Toutes autres sont les Sept Romances sur des poèmes d'Alexander Blok, op.127. Cette ''suite vocale et instrumentale'' pour soprano, piano, violon et violoncelle, a été créée en 1967 par Galina Vichnevskaïa, David Oïstrakh, Mstislav Rostropovitch et Moshe Weinberg au piano (à ne pas confondre avec le compositeur du même nom). Parmi les opus vocaux de Chostakovich, celui-ci se distingue par sa facture chambriste et un ton introverti. Ce qui en fait un chef-d’œuvre, hélas méconnu. La combinaison voix-ensemble instrumental varie au long des mouvements. Ainsi voix et violoncelle au Ier ''Chant d'Ophélie', voix et piano au 2ème ''Gamayun, l'oiseau du prophète'', placé dans l'aigu de la soprano, produisant une extrême tension, puis voix et violon pour ''Nous étions ensemble'', d'un lyrisme clair, notamment au violon qui se voit offrir des traits virevoltants, ou encore voix, piano et violoncelle au 4ème ''La ville dort'', hymne nocturne et mélancolique, voix, piano et violon pour ''La tempête'', au rythme déchaîné et très tendu pour celle-ci. C'est ensuite voix, violon et violoncelle dans ''Signes secrets'', largo dépouillé qui introduit une série dodécaphonique énoncée par le cello. Cette romance est la plus secrète du cycle, témoin aussi de la qualité des textes du poète symboliste Blok. Dans la dernière mélodie, ''Musique'', l'ensemble instrumental est réuni pour une conclusion développée, débutée par les trois instruments, puis chantée d'abord mezza voce et ppp avant une péroraison lancée à pleine voix et une coda purement instrumentale distillée dans une douce quiétude, s'enfonçant dans le silence.

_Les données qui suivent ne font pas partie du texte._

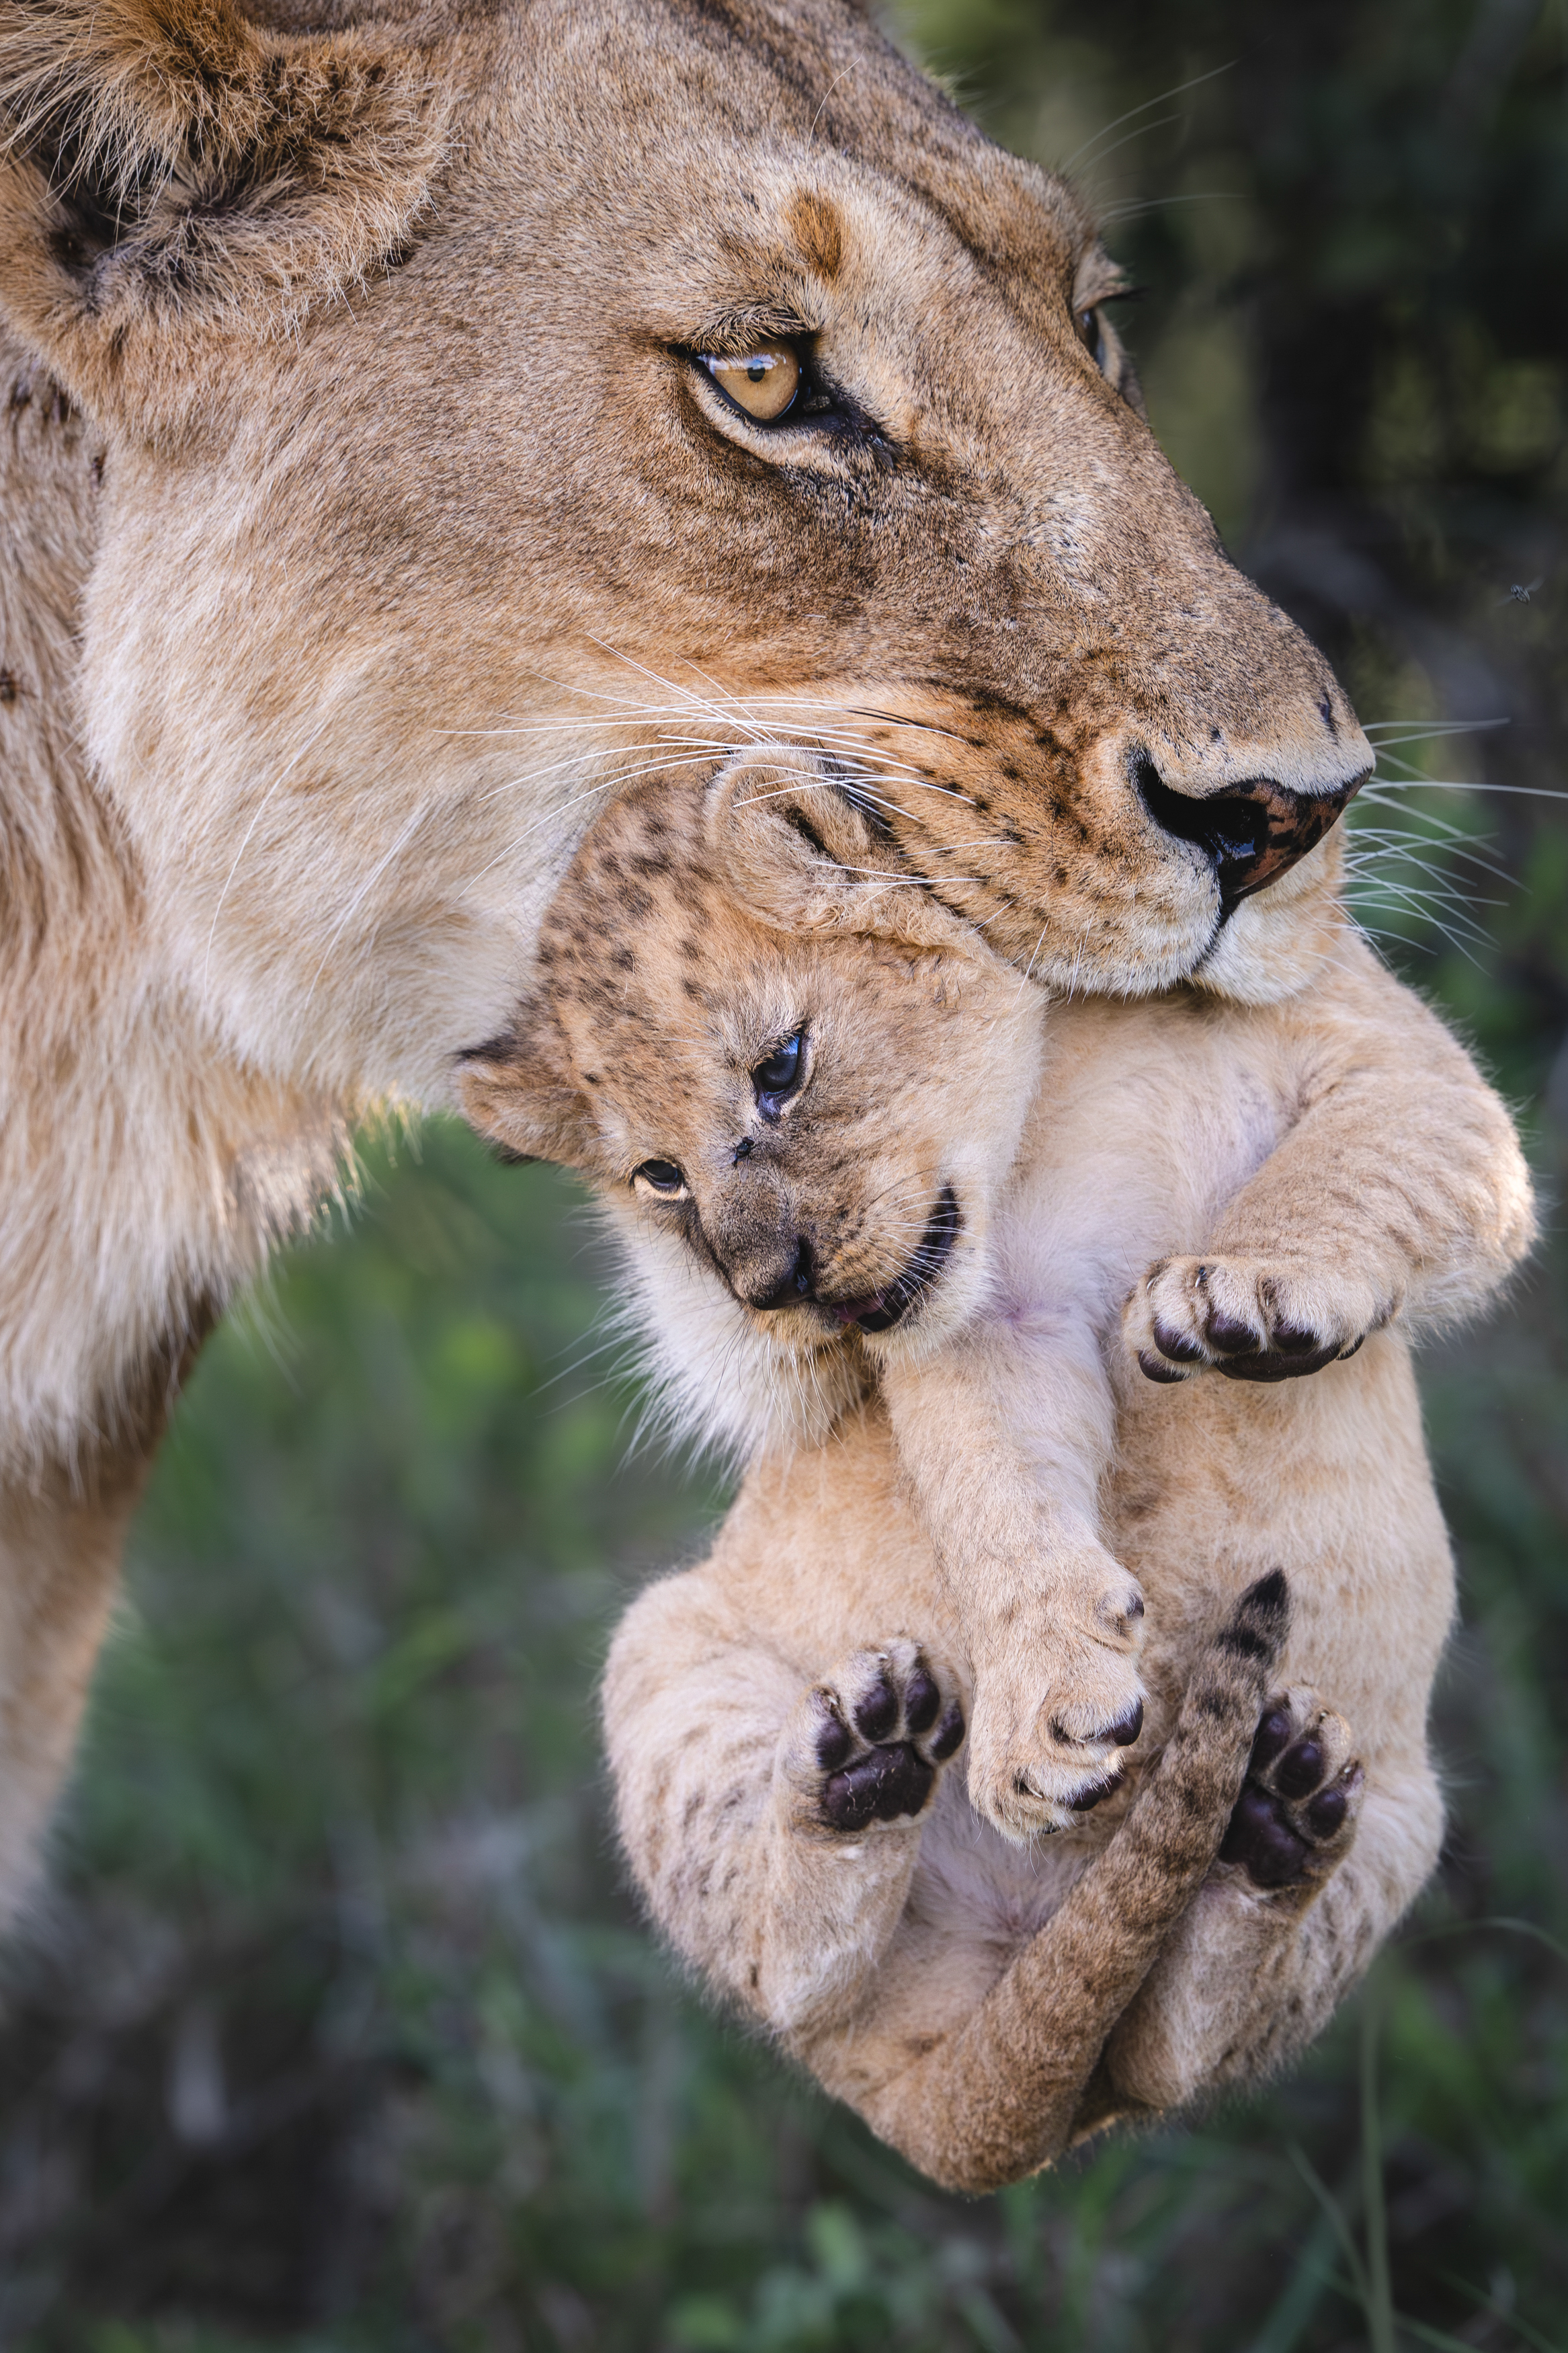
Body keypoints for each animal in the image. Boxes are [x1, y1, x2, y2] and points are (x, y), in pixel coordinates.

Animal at [459, 752, 1533, 2192]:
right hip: (663, 1652)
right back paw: (865, 1760)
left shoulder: (1412, 1077)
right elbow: (992, 1491)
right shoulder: (990, 1311)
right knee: (800, 1978)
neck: (1095, 1036)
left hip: (1399, 1824)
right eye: (658, 1179)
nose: (766, 1287)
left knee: (1168, 2050)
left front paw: (1244, 1292)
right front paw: (1045, 1720)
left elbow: (1358, 1166)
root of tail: (958, 2117)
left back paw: (1279, 1812)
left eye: (780, 1069)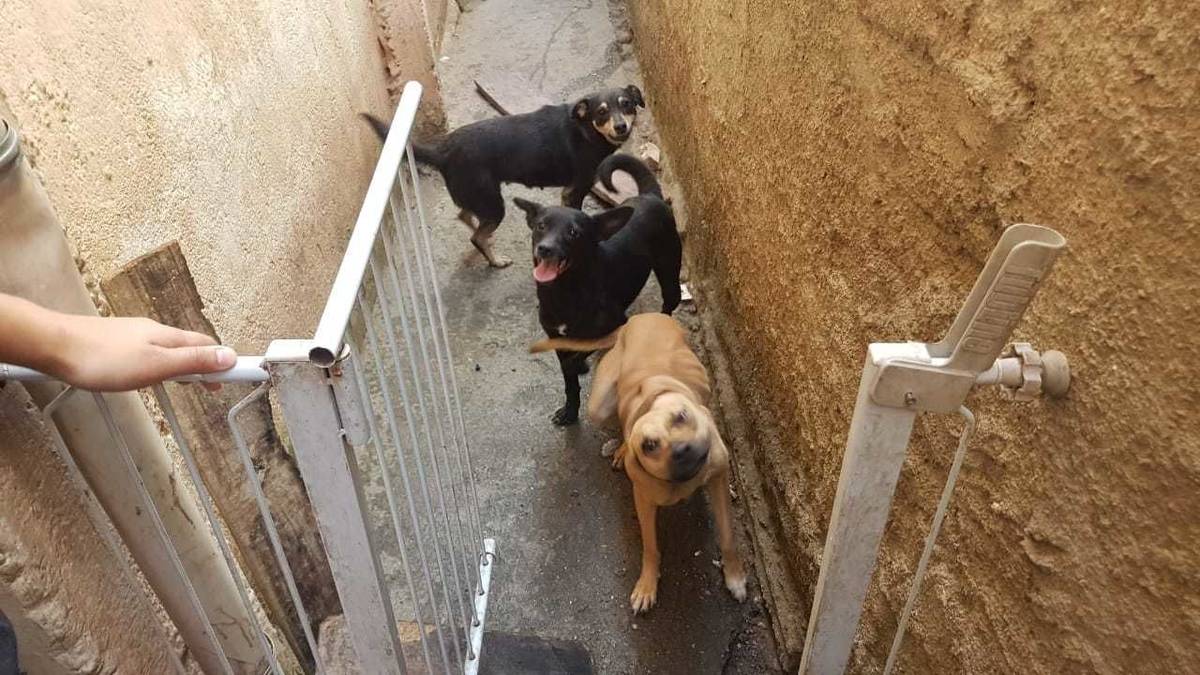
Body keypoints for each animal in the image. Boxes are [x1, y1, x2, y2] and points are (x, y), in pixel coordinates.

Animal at [362, 85, 645, 268]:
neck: (586, 128)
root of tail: (443, 151)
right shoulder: (575, 190)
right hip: (493, 203)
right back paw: (495, 260)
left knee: (465, 216)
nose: (621, 126)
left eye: (627, 104)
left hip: (480, 198)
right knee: (475, 235)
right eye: (602, 112)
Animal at [514, 154, 681, 426]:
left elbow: (576, 358)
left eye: (573, 232)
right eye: (541, 226)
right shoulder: (556, 337)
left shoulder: (616, 325)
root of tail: (650, 196)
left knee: (669, 303)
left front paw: (578, 365)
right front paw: (570, 412)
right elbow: (570, 380)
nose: (545, 249)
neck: (565, 292)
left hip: (669, 270)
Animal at [531, 313, 747, 613]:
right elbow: (651, 547)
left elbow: (727, 537)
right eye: (649, 445)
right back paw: (621, 448)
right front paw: (647, 585)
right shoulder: (643, 501)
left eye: (681, 416)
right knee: (616, 420)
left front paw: (735, 576)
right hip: (598, 406)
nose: (682, 450)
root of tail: (639, 317)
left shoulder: (718, 478)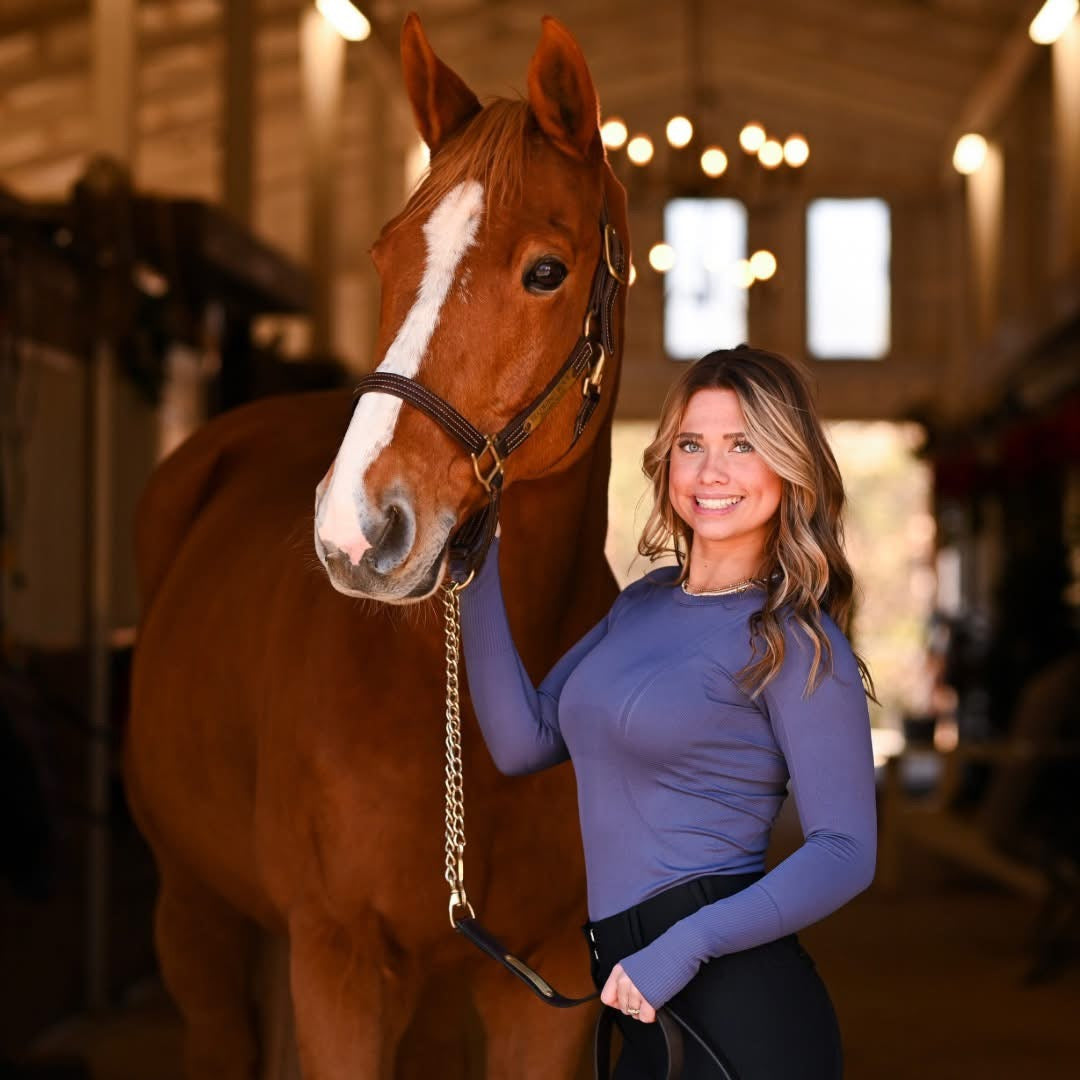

David Oïstrakh dira de la création, le 23 octobre 1967 à Moscou, « me colleter avec cette musique fut pour moi une formidable expérience et il m'a semblé que le compositeur lui-même était impressionné par sa propre création ». Dans les pas de son illustre devancière, Ekaterina Semenchuk prête son opulente voix de mezzo-soprano à ces morceaux exigeant bravoure et intériorité. Le Trio Wanderer lui procure un somptueux accompagnement. 

Les prises de son, au Teldex Studio de Berlin, offrent une disposition spatiale large pour le Quintette, mais une balance satisfaisante de clarté avec beaucoup de relief autour du piano. Les Romances sont pareillement captées dans une ambiance généreuse.